McCormick’s data reveals a quartet of flavor trends food and beverage manufacturers should pay attention to:
Plants Pushing Boundaries, which “represents how the plant-based world is now mainstream and has developed into a culinary trend that uniquely honors
vegetables, fruits, and botanicals that deliver indulgence, brilliant color, hearty texture, and delightful sensation through flora-focused eating.”
Essential flavors include ube (purple yam), Szechuan buttons (edible flower buds), and trumpet mushrooms.
Humble Nosh is “inspired by the Yiddish word ‘nashn’ meaning to nibble on and combines rising global flavors with the means to ‘travel locally’ via our plates.
It connects us with food and drinks that people have found comfort and nourishment while satisfying cravings from around the world.”
Key flavors in this space incorporate chaat masala (Indian spice blend), pandan kaya (Malaysian jam), and crisped chilies.
Underwater, Under Discovered “takes flavors from the coasts to consumer kitchens, delving into less-explored ingredients and textures from fresh and saltwater like seaweeds and algae for culinary innovation. This trend uproots underwater botanicals that infuse snacks, meals, and beverages with an earthy flavor for a new take on fresh.”
Key underwater flavors contain:
Dulse (red sea lettuce flakes).
Spirulina (blue-green algae).
Seagrapes (soft, green algae).
Physiological Eating represents “the re-emergence of mindfulness and intention, inspired by ancient practices and beliefs for mind-body balance, a sense of harmony, growth, and self-love. It also focuses on the Ayurvedic practice, which uses six tastes (sweet, sour, salty, bitter, astringent, and pungent) to achieve balance and warming and cooling techniques to provide comfort to the body.”

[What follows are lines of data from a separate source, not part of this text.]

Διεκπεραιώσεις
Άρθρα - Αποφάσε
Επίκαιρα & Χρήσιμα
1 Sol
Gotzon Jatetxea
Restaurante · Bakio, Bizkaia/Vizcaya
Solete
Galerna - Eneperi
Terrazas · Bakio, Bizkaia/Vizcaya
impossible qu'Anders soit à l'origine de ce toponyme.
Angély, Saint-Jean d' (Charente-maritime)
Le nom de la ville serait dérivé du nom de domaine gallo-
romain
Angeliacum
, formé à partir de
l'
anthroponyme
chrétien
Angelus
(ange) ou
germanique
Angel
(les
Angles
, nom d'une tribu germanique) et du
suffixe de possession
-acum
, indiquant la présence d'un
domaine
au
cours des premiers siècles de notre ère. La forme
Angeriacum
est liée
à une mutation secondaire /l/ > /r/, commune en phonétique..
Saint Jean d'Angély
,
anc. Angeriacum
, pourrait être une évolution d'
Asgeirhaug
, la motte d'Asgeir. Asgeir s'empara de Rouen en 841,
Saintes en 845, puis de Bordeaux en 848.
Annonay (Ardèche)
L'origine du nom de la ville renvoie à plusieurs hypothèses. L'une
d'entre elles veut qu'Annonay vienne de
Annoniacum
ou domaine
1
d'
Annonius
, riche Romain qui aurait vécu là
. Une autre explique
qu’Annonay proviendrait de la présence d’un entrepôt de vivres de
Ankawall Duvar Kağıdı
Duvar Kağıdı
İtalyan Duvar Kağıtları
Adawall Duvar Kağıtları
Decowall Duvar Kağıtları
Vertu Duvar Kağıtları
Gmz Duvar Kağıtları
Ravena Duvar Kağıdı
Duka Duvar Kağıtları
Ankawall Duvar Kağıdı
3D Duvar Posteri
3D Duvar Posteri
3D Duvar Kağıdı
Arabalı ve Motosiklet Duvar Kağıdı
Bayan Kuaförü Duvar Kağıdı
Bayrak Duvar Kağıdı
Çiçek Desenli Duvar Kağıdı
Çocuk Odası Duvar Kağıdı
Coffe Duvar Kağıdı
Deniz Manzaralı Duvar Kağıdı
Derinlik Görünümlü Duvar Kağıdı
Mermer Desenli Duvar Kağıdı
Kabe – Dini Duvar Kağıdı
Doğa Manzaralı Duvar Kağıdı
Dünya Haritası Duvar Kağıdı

Essential flavors to consider:
Historically, trends move slowly, especially when it comes to flavors, but the pandemic accelerated consumer preferences dramatically. And, while some might fade away as life starts returning to normal, Kerry’s research shows that some trends are here to stay.
Food and beverage manufacturers need to respond just as quickly to capitalize on these shifts in consumer sentiment.